El cuerpo de la joven estaba cubierto de llagas. Sus hermanos, de 14 y 15 años de edad, estuvieron también a punto de morir de hambre. Durante su declaración, uno de los menores aseguró que se veían obligados a beber agua del váter para no morir de sed.

Una maltratadora obsesionada con sus gatos y sus perros 

Durante el juicio a Nicole Finn, la defensa argumentó que la mujer no era plenamente consciente de sus actos y que se sentía abrumada por sus labores de crianza.

Sin embargo, la fiscalía aseguró que la mujer estaba más preocupada por el bienestar de sus gatos y perros que por sus propios hijos. De hecho, mientras dejaba morir de hambre a sus propios hijos, Nicole Finn se dedicaba a rescatar animales de la calle.

La jueza, Karen Romano, calificó de inexcusables las atrocidades cometidas por la mujer y le prohibió tener ningún tipo de contacto con los hijos que sobrevivieron a varios meses de abusos y torturas. «Esta corte no puede imaginar que tipo de trauma mental han sufrido estos niños», aseguro la magistrada.
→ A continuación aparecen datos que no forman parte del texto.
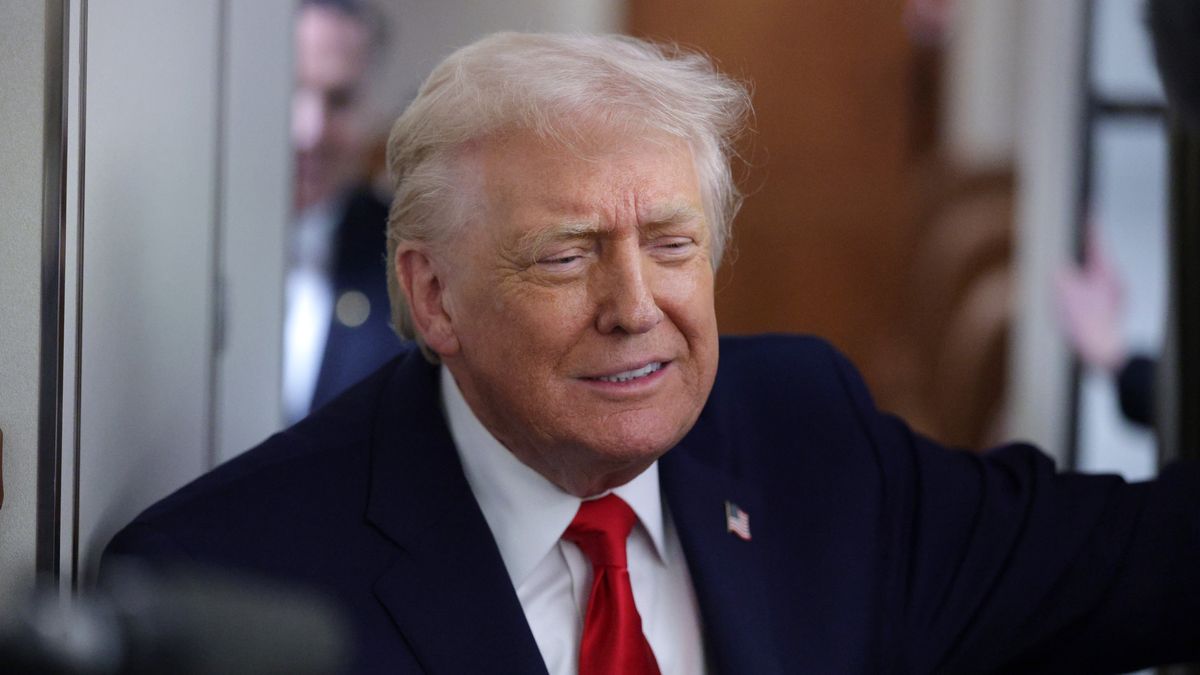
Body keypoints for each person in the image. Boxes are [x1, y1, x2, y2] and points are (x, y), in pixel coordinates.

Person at [104, 32, 1200, 673]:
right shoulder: (227, 585)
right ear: (432, 295)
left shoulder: (805, 435)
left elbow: (1146, 560)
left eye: (671, 244)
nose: (637, 308)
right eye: (567, 255)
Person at [285, 0, 401, 423]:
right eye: (288, 90)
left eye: (339, 99)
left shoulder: (411, 267)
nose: (309, 131)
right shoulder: (175, 249)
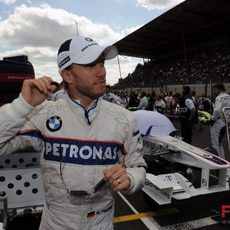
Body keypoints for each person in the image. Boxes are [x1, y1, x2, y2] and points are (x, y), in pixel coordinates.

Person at [0, 36, 146, 230]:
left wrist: (131, 178)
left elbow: (138, 166)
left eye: (101, 63)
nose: (101, 72)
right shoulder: (42, 114)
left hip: (101, 224)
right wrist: (21, 106)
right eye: (90, 65)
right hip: (55, 224)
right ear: (67, 76)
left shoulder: (124, 119)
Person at [210, 83, 230, 159]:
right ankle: (222, 159)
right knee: (220, 143)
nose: (214, 91)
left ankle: (218, 162)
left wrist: (212, 119)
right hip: (226, 122)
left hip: (218, 122)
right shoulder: (228, 97)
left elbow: (217, 110)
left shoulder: (219, 97)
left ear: (219, 89)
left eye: (215, 89)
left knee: (216, 144)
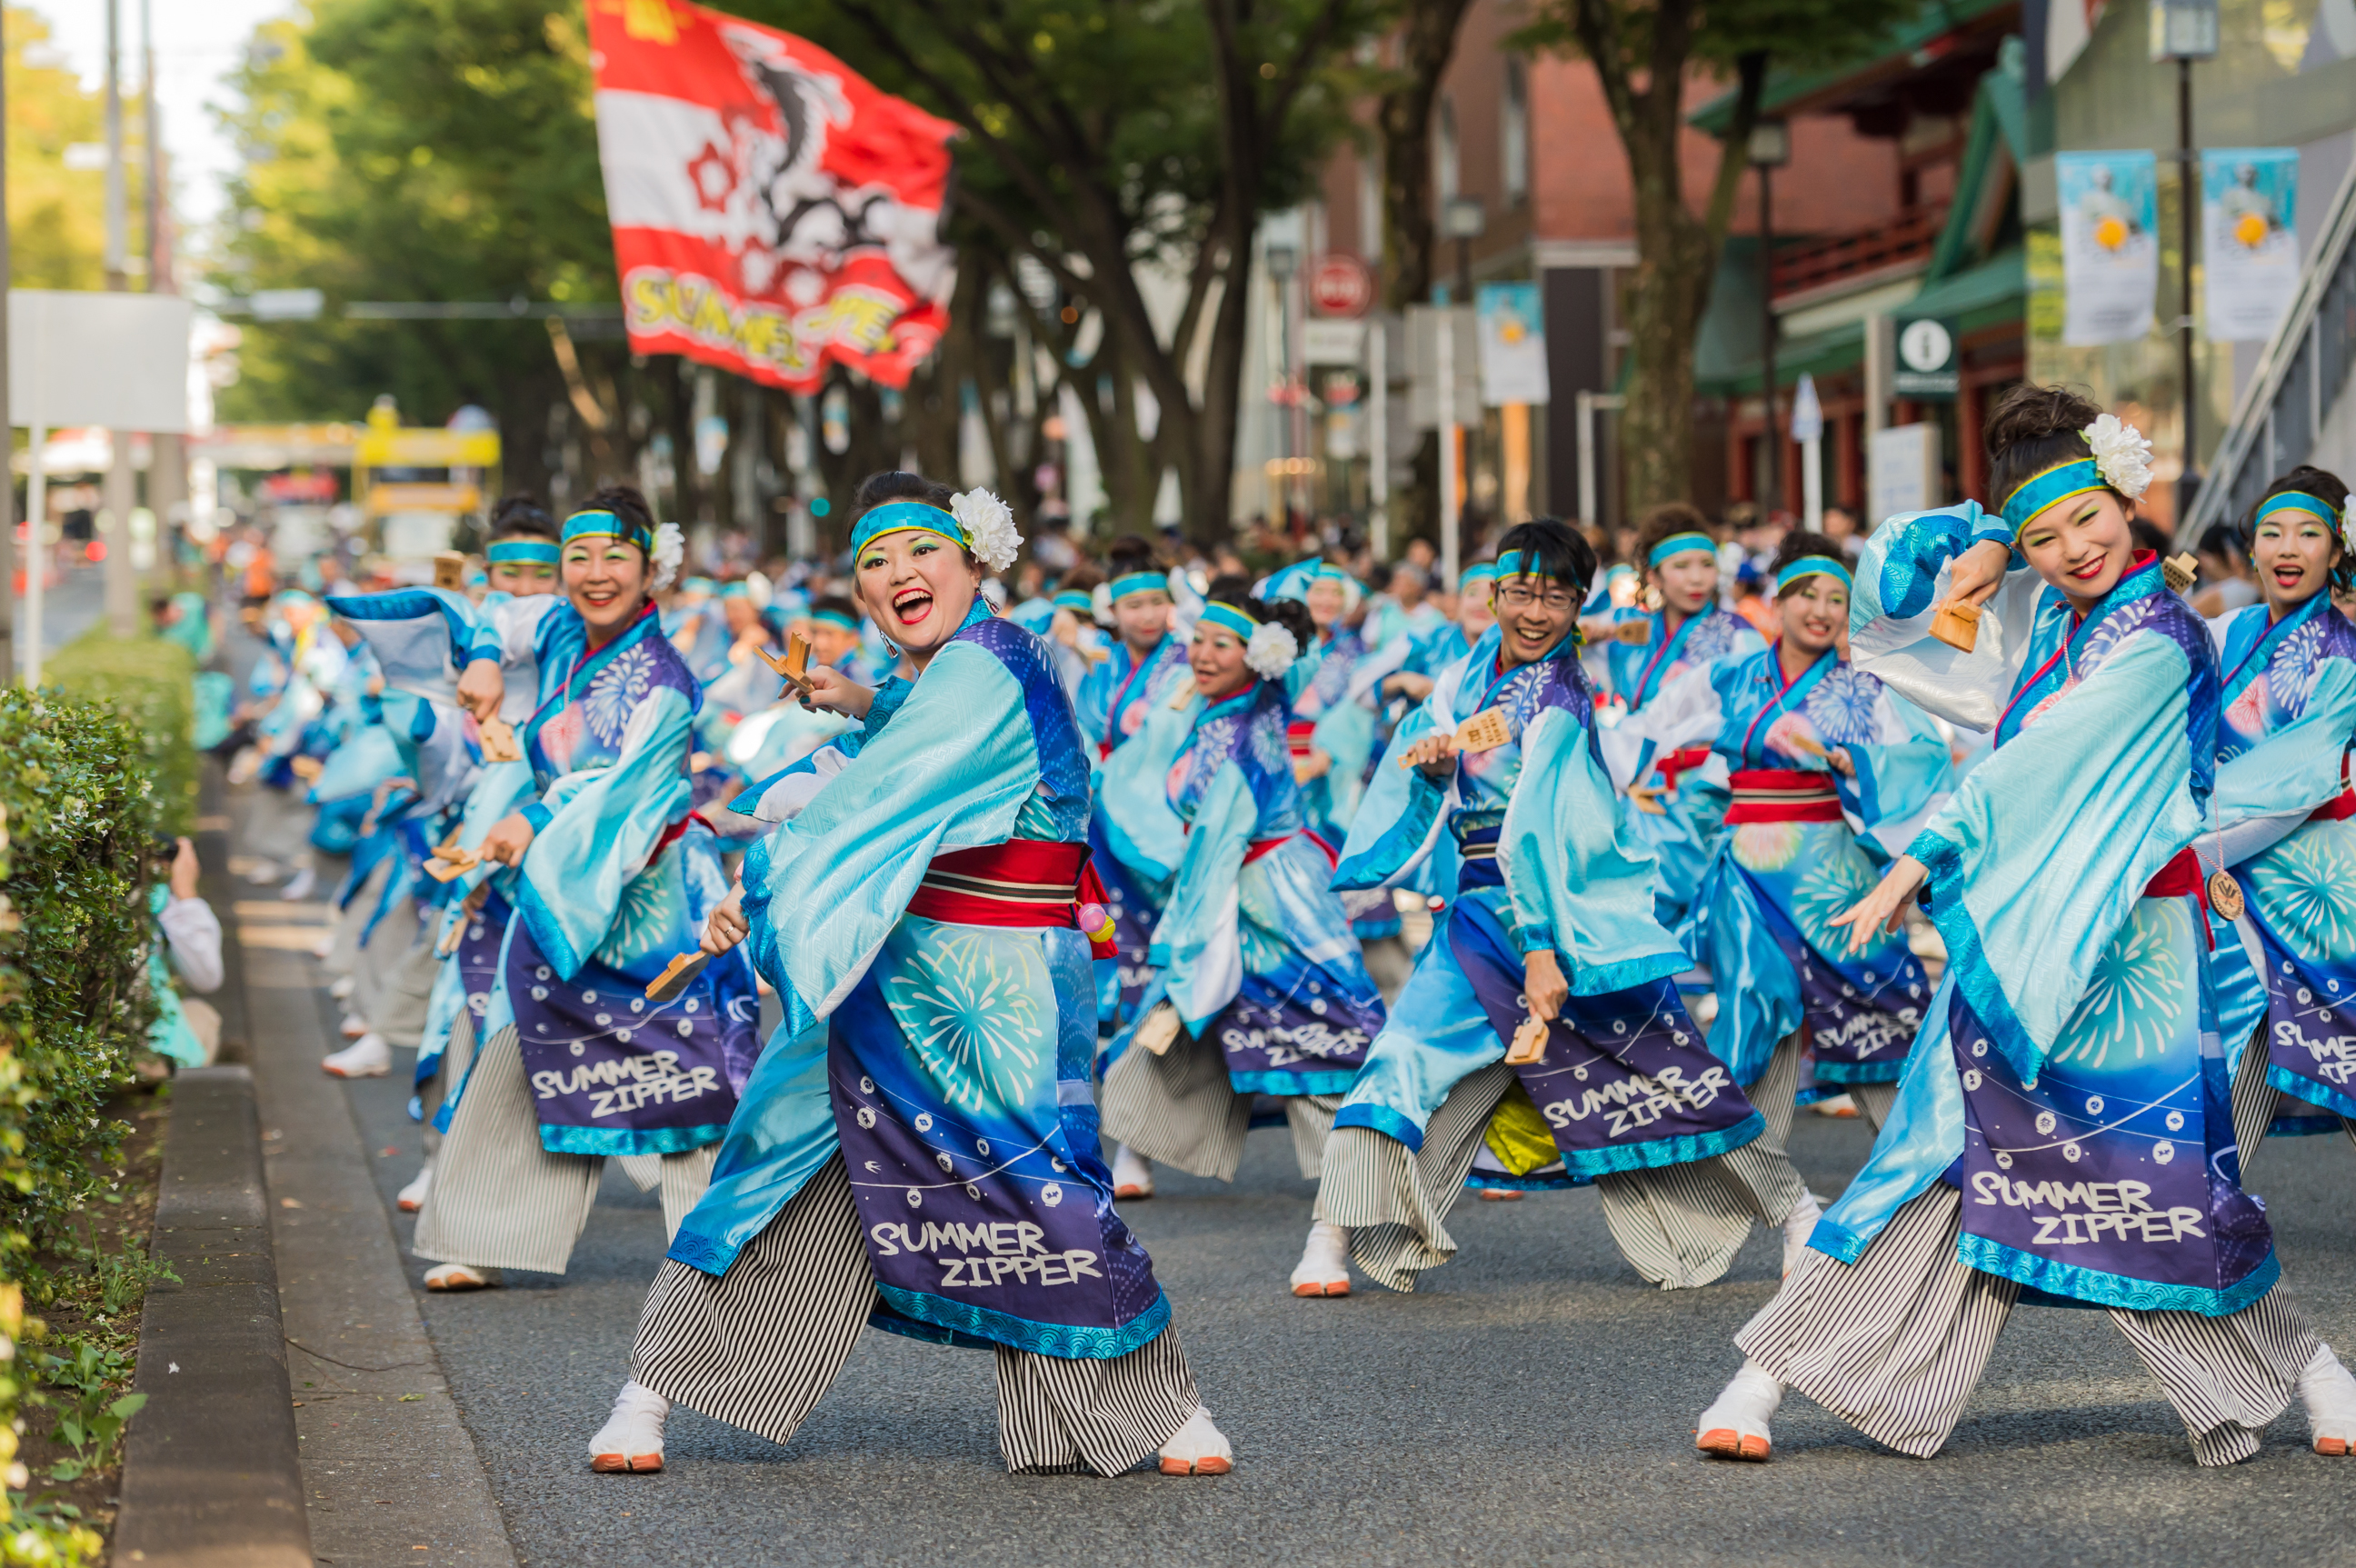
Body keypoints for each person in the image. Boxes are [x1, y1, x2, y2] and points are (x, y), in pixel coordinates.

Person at [1693, 385, 2356, 1467]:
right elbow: (1899, 638)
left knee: (2152, 1200)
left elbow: (2036, 762)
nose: (2073, 548)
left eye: (2087, 519)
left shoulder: (2163, 638)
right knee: (1930, 1157)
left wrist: (1920, 852)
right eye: (2044, 536)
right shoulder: (2057, 613)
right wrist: (1981, 530)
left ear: (2128, 502)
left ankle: (2317, 1372)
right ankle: (1760, 1379)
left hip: (2129, 951)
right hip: (2038, 932)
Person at [588, 469, 1231, 1481]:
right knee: (780, 1170)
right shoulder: (958, 672)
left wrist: (767, 888)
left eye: (921, 551)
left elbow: (878, 802)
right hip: (901, 966)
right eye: (873, 565)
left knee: (1032, 1186)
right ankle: (651, 1389)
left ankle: (1159, 1403)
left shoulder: (987, 666)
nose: (896, 575)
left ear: (977, 561)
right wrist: (866, 706)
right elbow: (903, 761)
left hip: (987, 983)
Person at [1316, 520, 1816, 1293]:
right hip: (1481, 911)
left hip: (1568, 912)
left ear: (1579, 603)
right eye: (1522, 592)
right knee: (1401, 1054)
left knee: (1673, 1068)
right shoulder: (1467, 672)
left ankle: (1799, 1215)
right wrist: (1433, 765)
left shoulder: (1559, 698)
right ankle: (1331, 1232)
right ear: (1493, 594)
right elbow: (1427, 749)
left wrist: (1544, 945)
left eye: (1555, 596)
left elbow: (1538, 829)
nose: (1535, 613)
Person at [409, 486, 759, 1292]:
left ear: (650, 574)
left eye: (615, 558)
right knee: (519, 1045)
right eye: (579, 557)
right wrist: (490, 657)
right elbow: (500, 612)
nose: (594, 573)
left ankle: (724, 1254)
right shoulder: (565, 633)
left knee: (690, 1071)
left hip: (652, 897)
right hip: (566, 878)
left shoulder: (664, 680)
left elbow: (622, 794)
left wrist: (533, 820)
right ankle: (483, 1231)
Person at [1606, 532, 1952, 1134]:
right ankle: (1763, 1190)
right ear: (1778, 601)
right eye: (1804, 595)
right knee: (1750, 1011)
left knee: (1883, 1007)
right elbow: (1647, 729)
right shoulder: (1730, 674)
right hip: (1747, 869)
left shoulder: (1862, 687)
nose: (1820, 610)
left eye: (1835, 600)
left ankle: (1917, 1174)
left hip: (1829, 874)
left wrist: (1857, 763)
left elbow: (1925, 757)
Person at [1097, 578, 1386, 1295]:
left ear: (1256, 658)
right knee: (1161, 1041)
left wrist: (1179, 936)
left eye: (1220, 645)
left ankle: (1332, 1231)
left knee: (1325, 1064)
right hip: (1236, 894)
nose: (1199, 654)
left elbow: (1217, 840)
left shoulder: (1239, 730)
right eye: (1197, 639)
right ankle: (1103, 1191)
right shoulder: (1221, 709)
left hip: (1274, 908)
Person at [2202, 466, 2356, 1154]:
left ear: (2336, 550)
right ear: (2252, 548)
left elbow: (2299, 778)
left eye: (2308, 533)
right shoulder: (2224, 631)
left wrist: (2186, 843)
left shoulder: (2344, 651)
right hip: (2230, 880)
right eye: (2271, 532)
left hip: (2317, 879)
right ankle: (2194, 1233)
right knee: (2228, 1056)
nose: (2287, 547)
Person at [1592, 504, 1767, 928]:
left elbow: (1755, 710)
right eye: (1681, 566)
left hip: (1708, 789)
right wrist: (1595, 630)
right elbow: (1554, 638)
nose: (1696, 578)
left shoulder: (1738, 632)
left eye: (1706, 565)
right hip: (1635, 784)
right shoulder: (1629, 629)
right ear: (1653, 576)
El ahora ex marido de Nicole se declaró inocente de los cargos de secuestro y abandono y aseguró que ya no vivía con su familia cuando la joven murió. El juicio a Joseph Finn comenzará el próximo mes de abril. Mientras tanto, Nicole Finn se limitó a asegurar que apelará la decisión de la jueza, quien exigió que la condenada cumpla tres cadenas perpetuas por homicidio en primer grado.